Witaj Meg Ja mam odwrotnie Mam tak złe doświadczenia z porodu SN, że kolejny to była cesarka Było super... Miło sobie gawędziłam z lekarzami, nawet się śmialiśmy, że wszyją mi suwak w brzuch żebym mogła spokojnie kolejne dzieci rodzić Trochę dłużej się dochodzi do siebie po CC ale jak sobie kupisz pas pooperacyjny na brzuch (pięknie trzyma wszystko na swoim miejscu) to rekonwalescencja idzie o wiele łatwiej i szybciej Ja nie fajnie wspominam tylko to wkłucie w kręgosłup... Nie miłe było tak jakby zimno mi wlewali w lędźwia
Ja plamię/krwawię od samego początku. Strasznie się bałam bo kilka miesięcy wcześniej straciłam (co ciekawe też bliźniaczą) ciążę i już miałam same czarne scenariusze. Na szczęście dzieciaki są silne i się mocno trzymają U mnie powodem krwawień są krwiaki w macicy. Na szczęście od wczoraj nie ma ani grama plamienia więc mam ogromną nadzieję, że już się skończyły te krwiaki i będzie spokój... -
Anuska chyba nie ma złotego środka jadłam dużo warzyw i owoców ale jadłam też swinstwa jak miałam na nie smaka jeśli chodzi o pas to nie jest polecany bo rozleniwia mięśnie. Ja mam bo dostałam i ubieralam go na jakieś ważniejsze wyjścia z domu
-
W zakresie cc wrzucam Wam link Polskiego Towarzystwa Ginekologicznego dot. wskazań do cc w ciązy wielopłodowej http://www.ptgin.pl/index.php/lekarze/rekomendacje2/rekomendacje i tam cc
Wskazania do cięcia cesarskiego w ciąży wielopłodowej
Poród w ciąży wielopłodowej, niezależnie od stopnia intensyfikacji opieki prenatalnej, stanowi dla płodów kolejne zagrożenie,znacznie wyższe od stwierdzanego w porodzie jednopłodowym.
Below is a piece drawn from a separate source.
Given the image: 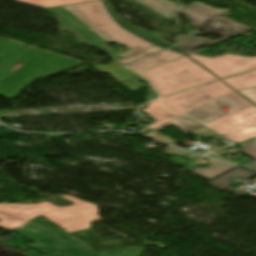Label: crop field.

Występują ze zwiększoną częstością, zarówno wszystkie powikłania, jakie towarzyszą porodowi pojedynczego płodu, jak i inne specyficzne wyłącznie dla ciąż wielopłodowych,stanowiąc dodatkowe zagrożenie dla prawidłowego
przebiegu porodu.
Wskazania elektywne:
• każda sytuacja nieprawidłowego położenia jednego
z płodów,
• zespół TTTS,
• istotna różnica masy ciała płodów>20%.
Wskazania względne:
• ciąża bliźniacza jednokosmówkowa dwuowodniowa,
• stan po cięciu cesarskim,
• pierworódka: płód pierwszy w położeniu podłużnym
główkowym, drugi w innym położeniu.
Wskazania nagłe:
• zagrażające niedotlenienie któregokolwiek płodu,
• brak możliwości odbycia porodu drogami rodnymWiadomość wyedytowana przez autora: 31 maja 2017, 08:42
j. -
Cześć dziewczyny
Cześć Meg85
Widzę, że jesteśmy na prawie tym samym etapie - tylko tydzień różnicy i ciąża też taka sama 1k2o. Tylko ja zawsze się bałam zwykłego porodu, więc na wieść o cesarce trochę odetchnęlam. A teraz to juz boję się każdego, bo to coraz bliżej
Mam do Was pytanie - czy Wy też tak cierpicie / cierpiałyście w nocy ? ja to jak sie tylko kładę to mam wrażenie, że brzuch mi drętwieje i zaczyna żyć własnym życiem. Pomijam już harce chłopaków, które nie dają mi zasnąć i wstawanie na siku. Ale czasami czuję się jakbym miała doczepiony worek z kamieniami i aż trudno mi się z nim ruszyć. Czasami pomaga przetoczenie na drugi bok, ale dzisiaj w nocy to na żadnym mi dobrze nie było.